Blattläuse gehören zu den häufigsten Schädlingen im Garten. Sie befallen Rosen, Tomaten, Paprika, Gurken, Obstbäume und zahlreiche Zierpflanzen. Die kleinen Insekten saugen den Pflanzensaft, schwächen das Wachstum und können Krankheiten übertragen. Viele erfahrene Hobbygärtner greifen deshalb wieder zu einem alten Hausmittel: einer einfachen Mischung mit Ammoniak.
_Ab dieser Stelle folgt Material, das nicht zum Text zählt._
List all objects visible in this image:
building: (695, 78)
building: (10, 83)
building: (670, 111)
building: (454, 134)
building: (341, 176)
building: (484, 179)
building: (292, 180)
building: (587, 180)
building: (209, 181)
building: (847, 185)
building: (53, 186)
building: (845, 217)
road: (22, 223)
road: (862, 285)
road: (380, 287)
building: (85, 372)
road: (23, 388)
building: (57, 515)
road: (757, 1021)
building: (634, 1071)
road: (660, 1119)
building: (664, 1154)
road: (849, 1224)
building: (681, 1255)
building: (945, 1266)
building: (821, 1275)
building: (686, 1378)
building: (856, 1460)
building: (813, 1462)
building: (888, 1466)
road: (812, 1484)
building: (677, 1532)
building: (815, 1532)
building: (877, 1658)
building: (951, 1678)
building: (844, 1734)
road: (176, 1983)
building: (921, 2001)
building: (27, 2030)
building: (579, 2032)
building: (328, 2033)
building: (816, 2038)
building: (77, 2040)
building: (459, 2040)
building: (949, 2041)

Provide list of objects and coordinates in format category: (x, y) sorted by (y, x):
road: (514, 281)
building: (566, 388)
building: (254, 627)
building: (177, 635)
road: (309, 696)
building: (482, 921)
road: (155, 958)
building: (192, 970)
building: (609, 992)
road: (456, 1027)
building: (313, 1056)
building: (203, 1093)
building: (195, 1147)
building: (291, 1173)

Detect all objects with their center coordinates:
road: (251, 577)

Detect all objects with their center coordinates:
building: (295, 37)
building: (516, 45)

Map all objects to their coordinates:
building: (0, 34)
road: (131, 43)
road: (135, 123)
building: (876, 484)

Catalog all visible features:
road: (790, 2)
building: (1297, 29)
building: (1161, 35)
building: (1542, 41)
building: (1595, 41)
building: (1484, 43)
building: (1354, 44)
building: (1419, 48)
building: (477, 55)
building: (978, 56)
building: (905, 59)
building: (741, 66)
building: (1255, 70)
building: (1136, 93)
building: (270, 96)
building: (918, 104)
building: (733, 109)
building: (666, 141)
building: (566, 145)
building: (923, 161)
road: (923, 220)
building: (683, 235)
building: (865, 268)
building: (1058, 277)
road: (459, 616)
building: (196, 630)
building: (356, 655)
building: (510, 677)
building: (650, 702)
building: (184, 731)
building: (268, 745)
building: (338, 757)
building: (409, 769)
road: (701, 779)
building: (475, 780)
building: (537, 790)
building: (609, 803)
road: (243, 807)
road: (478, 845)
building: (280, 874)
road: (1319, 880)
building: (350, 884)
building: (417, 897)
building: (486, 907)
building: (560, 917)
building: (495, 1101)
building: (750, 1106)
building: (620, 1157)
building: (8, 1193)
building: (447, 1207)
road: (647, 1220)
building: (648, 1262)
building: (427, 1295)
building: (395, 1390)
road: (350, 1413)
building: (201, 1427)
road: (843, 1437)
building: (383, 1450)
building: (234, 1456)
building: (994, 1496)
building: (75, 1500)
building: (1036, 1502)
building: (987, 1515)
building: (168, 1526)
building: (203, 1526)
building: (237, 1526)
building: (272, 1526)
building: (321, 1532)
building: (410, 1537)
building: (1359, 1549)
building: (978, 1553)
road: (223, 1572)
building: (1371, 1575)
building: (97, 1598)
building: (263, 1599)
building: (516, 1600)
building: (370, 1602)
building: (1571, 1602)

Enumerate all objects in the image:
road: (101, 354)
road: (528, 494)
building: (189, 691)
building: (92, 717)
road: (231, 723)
Richtig angewendet kann sie helfen, Blattläuse zu reduzieren und die Pflanzen schnell zu entlasten.
Warum breiten sich Blattläuse so schnell aus?
Blattläuse vermehren sich innerhalb kurzer Zeit und bilden oft große Kolonien an jungen Trieben und Blattunterseiten. Typische Anzeichen sind:
- eingerollte oder verformte Blätter,
- klebriger Honigtau,
- verlangsamtes Wachstum,
- vergilbende Blätter,
- Ameisen, die sich von den süßen Ausscheidungen der Blattläuse angezogen fühlen.
Je früher der Befall erkannt wird, desto einfacher lässt er sich eindämmen.
Wie wirkt eine Ammoniaklösung?
Haushaltsammoniak (Salmiakgeist) wird seit Generationen als Hausmittel im Garten verwendet. Der intensive Geruch kann Schädlinge vertreiben, während der enthaltene Stickstoff in stark verdünnter Form den Pflanzen kurzfristig als Nährstoff dienen kann. Allerdings muss Ammoniak immer vorsichtig und nur stark verdünnt eingesetzt werden, da zu hohe Konzentrationen Blätter und junge Triebe schädigen können.
Rezept für die Mischung
Für eine verdünnte Sprühlösung benötigen Sie:
- 10 Liter Wasser,
- 1–2 Esslöffel Haushaltsammoniak (ca. 10 %),
- optional einige Tropfen flüssige Naturseife oder Schmierseife, damit die Lösung besser an den Blättern haftet.
Alle Zutaten gut vermischen und in eine Sprühflasche oder Gartenspritze füllen.
Anwendung
- Besprühen Sie die Blattunterseiten und befallenen Triebe gleichmäßig.
- Wenden Sie die Mischung früh am Morgen oder am Abend an.
- Vermeiden Sie die Anwendung bei starker Sonneneinstrahlung oder großer Hitze.
- Wiederholen Sie die Behandlung nach einigen Tagen, falls weiterhin Blattläuse vorhanden sind.
Vor der großflächigen Anwendung empfiehlt es sich, die Lösung zunächst an wenigen Blättern zu testen und die Reaktion der Pflanze abzuwarten.
Für welche Pflanzen eignet sich die Behandlung?
Die verdünnte Lösung wird häufig bei folgenden Pflanzen eingesetzt:
- Rosen,
- Tomaten,
- Gurken,
- Paprika,
- Bohnen,
- Obststräucher,
- Zierpflanzen.
Empfindliche Pflanzen sollten besonders vorsichtig behandelt werden.
Weitere natürliche Maßnahmen gegen Blattläuse
Neben der Ammoniaklösung helfen auch andere umweltschonende Methoden:
- Marienkäfer und Florfliegen fördern,
- Brennnesseljauche verwenden,
- Pflanzen regelmäßig mit Wasser abspritzen,
- stark befallene Triebe entfernen,
- Mischkulturen mit Lavendel, Ringelblumen oder Kapuzinerkresse anlegen.
Durch die Kombination mehrerer Maßnahmen lässt sich der Schädlingsbefall oft dauerhaft reduzieren.
Häufige Fehler vermeiden
Damit Ihre Pflanzen keinen Schaden nehmen, sollten Sie folgende Punkte beachten:
- Ammoniak niemals unverdünnt verwenden.
- Nicht häufiger als nötig behandeln.
- Nicht während der Mittagshitze sprühen.
- Die empfohlene Dosierung nicht überschreiten.
- Die Lösung außerhalb der Reichweite von Kindern und Haustieren aufbewahren.
Fazit
Der alte Gärtnertrick mit Ammoniak kann bei richtiger Verdünnung eine hilfreiche Ergänzung im Kampf gegen Blattläuse sein. In Kombination mit bewährten biologischen Methoden und einer regelmäßigen Pflanzenpflege lassen sich Schädlinge oft wirksam eindämmen. So bleiben Rosen, Gemüse und Obstgehölze gesund und entwickeln sich während der gesamten Gartensaison kräftig und vital.